Image of cancer patient Virginia Filipan

When Virginia Filipan learned she had lung cancer, she knew what to expect. She had lost her two sisters, brother and husband to various forms of cancer, so she figured it was time to plan the last few months of her life. Fortunately for Virginia, oncologist Robert Nagourney, MD, had other plans for her future.

Not Just Bronchitis

It all started with a lingering cough and a bad case of bronchitis just after Christmas. Antibiotics were making her worse, not better, so her physician ordered a chest X-ray, where he saw something suspicious. A subsequent PET (positron emission tomography) scan confirmed his suspicion: Virginia had cancer in both lungs, and it had spread to her bones as well. Stage IV – the most advanced. She was just 58.

Lung cancer is a very difficult disease to treat, with five-year survival rates under 50 percent even when caught early. In the United States this year, it is estimated that more than 213,000 new cases of lung cancer will be diagnosed, and 160,000 will die from the disease. Like many with the disease, Virginia was not a smoker: She worked in a night club and thinks secondhand smoke may be the cause.

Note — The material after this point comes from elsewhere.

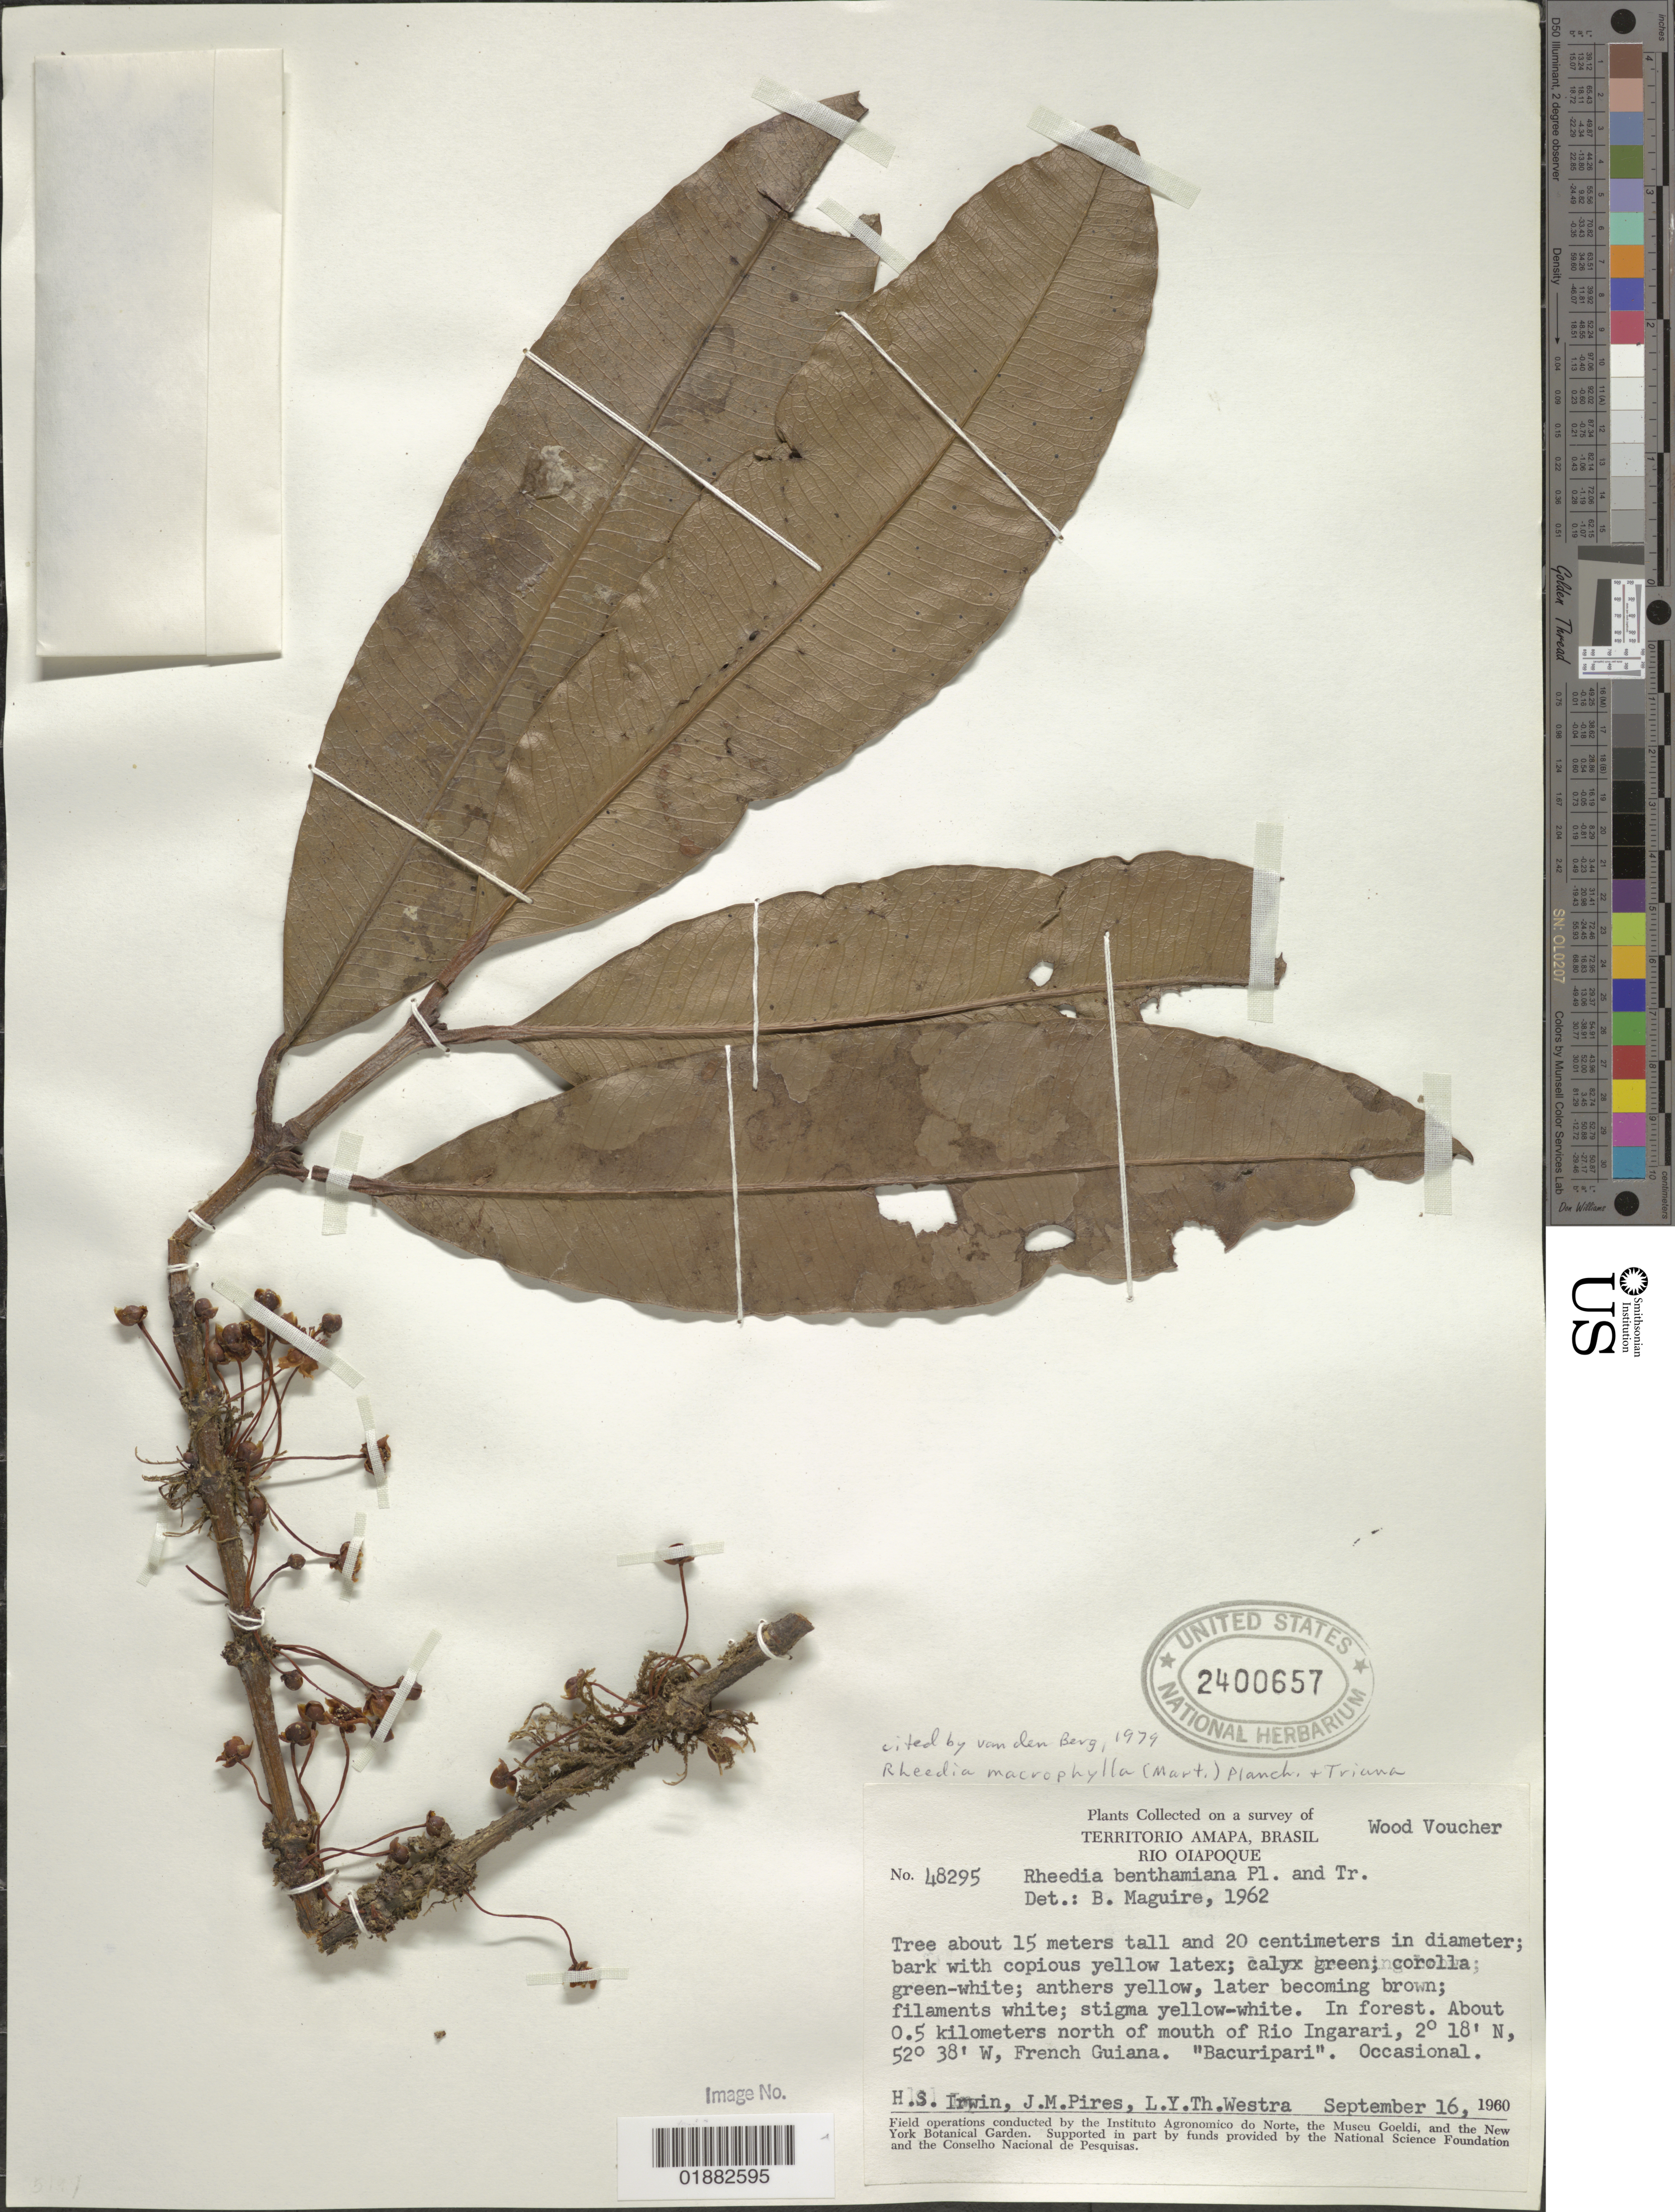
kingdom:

Tailored Treatment Improves Outcomes

As Virginia began to research her treatment options, one name kept surfacing: Robert Nagourney, MD. A pioneer in tailoring cancer treatment to the individual, Dr. Nagourney was among the first to successfully apply laboratory techniques to accurately select patient therapies. This breakthrough technique, known as an ex-vivo analysis of programmed cell death, uses a patient’s own cancer cells obtained via biopsy to determine the drug or combination of drugs most effective in killing that patient’s cancer. By exposing each patient’s cancer cells to all of available the agents, the assay tailors treatment to each patient’s unique profile of sensitivity and resistance, improving outcomes.

“We need to be thinking out of the box to get good, meaningful advances,” says Dr. Nagourney. “If you administer the right medication to the right patient, you get a good response. You turn off that which causes those cells to survive and grow.”

For Virginia, Dr. Nagourney prescribed a once-a-day chemotherapy drug, and she has been on it ever since.

“The day of my biopsy, I came into Long Beach Medical Center using a walker because my hip pain was so excruciating,” says Virginia. “Today, everyone tells me I’m a walking miracle.”

Expert Cancer Care

Virginia is one of the 100,000 men, women and children nationwide annually accessing cancer screenings, diagnoses, treatments and services at the Todd Cancer Institute.

The Todd Cancer Institute is among a small number of facilities worldwide to use TomoTherapy, which is used to treat many forms of cancer, including cancers of the prostate, lung, brain, head and neck, bone and soft tissue, some breast, as well as lymphomas and multiple myeloma. The institute is an international leader in Brachytherapy, training more than 80 percent of its practitioners worldwide.

Assay directed approaches to cancer give patients like Virginia renewed hope — and the potential for the excellent outcomes using treatments individualized to their particular need. Clinical trials are now underway at the Todd Cancer Institute using assay directed therapy (ADT) in advanced lung, colon, pancreatic and stomach cancers.